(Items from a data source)
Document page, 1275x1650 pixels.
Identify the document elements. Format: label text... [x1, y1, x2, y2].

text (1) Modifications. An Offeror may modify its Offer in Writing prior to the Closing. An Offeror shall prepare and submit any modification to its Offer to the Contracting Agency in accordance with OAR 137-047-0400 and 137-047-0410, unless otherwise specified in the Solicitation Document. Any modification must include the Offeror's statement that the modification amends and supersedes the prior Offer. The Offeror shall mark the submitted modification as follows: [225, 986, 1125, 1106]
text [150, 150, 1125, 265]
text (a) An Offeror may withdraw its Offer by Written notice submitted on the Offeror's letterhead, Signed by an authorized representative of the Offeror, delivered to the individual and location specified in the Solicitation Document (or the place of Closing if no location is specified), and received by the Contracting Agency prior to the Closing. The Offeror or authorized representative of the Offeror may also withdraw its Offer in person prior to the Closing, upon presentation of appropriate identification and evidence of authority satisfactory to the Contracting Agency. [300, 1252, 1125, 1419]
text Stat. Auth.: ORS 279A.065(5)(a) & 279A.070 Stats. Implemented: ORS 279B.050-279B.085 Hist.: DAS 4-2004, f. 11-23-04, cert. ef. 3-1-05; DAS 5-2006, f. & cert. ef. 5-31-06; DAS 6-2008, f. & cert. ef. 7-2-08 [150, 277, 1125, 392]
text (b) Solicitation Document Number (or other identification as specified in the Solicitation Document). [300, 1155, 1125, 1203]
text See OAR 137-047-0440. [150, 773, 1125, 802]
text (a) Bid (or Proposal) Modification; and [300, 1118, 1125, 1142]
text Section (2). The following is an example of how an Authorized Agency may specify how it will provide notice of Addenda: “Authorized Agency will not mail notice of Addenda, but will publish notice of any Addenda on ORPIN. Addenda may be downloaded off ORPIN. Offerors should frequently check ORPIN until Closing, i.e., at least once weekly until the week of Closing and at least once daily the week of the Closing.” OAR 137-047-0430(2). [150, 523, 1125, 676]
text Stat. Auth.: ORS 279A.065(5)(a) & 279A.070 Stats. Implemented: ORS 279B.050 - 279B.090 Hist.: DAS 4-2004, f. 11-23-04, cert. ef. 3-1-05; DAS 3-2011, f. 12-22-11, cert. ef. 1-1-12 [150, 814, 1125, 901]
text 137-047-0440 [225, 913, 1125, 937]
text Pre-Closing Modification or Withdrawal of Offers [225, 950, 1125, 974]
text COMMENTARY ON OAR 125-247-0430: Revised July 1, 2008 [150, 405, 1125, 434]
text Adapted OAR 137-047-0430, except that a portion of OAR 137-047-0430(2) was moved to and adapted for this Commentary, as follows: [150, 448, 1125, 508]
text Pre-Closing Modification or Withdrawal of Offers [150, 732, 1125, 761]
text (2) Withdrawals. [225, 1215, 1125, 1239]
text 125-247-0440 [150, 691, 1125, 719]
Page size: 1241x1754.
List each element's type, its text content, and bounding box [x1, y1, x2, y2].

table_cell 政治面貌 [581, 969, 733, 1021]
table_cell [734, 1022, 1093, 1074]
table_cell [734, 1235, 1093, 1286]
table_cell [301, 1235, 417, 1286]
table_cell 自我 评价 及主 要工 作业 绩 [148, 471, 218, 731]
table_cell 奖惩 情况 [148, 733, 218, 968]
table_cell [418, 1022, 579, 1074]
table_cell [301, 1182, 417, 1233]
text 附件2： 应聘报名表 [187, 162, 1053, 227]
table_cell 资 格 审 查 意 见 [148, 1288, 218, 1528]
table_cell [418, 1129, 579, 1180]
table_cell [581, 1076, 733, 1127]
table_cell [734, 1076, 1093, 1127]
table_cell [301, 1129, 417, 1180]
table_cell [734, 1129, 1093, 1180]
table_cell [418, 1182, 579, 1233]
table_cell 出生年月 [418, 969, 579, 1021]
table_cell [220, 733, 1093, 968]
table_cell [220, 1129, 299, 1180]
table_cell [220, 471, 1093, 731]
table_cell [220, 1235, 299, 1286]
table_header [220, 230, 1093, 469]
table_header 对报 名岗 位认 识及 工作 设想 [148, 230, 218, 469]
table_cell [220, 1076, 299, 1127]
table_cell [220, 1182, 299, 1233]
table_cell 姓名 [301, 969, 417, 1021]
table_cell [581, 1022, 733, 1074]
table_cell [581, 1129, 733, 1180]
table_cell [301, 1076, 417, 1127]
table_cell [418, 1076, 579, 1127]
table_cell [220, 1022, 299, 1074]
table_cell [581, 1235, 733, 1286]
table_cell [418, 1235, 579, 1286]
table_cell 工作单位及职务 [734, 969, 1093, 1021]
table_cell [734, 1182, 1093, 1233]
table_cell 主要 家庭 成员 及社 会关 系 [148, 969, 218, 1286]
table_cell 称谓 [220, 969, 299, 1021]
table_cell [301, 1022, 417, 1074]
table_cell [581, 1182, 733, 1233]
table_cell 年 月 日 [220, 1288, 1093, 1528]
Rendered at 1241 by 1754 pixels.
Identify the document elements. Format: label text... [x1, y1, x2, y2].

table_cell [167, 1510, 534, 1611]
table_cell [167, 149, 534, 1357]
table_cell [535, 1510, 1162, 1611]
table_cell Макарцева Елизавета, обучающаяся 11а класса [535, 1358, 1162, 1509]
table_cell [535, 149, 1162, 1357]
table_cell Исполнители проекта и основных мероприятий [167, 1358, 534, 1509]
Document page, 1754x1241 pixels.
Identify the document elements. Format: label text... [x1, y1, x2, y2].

WHAT IS REQUIRED: Every line from the one that contains "Rendered at 1241 by 1754 pixels." down to and including the last line of the records above must be set down exactly, with nothing else.

TASK RESULT:
Rendered at 1241 by 1754 pixels.
Identify the document elements. Format: label text... [x1, y1, x2, y2].

table_cell [167, 1510, 534, 1611]
table_cell [167, 149, 534, 1357]
table_cell [535, 1510, 1162, 1611]
table_cell Макарцева Елизавета, обучающаяся 11а класса [535, 1358, 1162, 1509]
table_cell [535, 149, 1162, 1357]
table_cell Исполнители проекта и основных мероприятий [167, 1358, 534, 1509]
Document page, 1754x1241 pixels.
Identify the document elements. Format: label text... [x1, y1, x2, y2].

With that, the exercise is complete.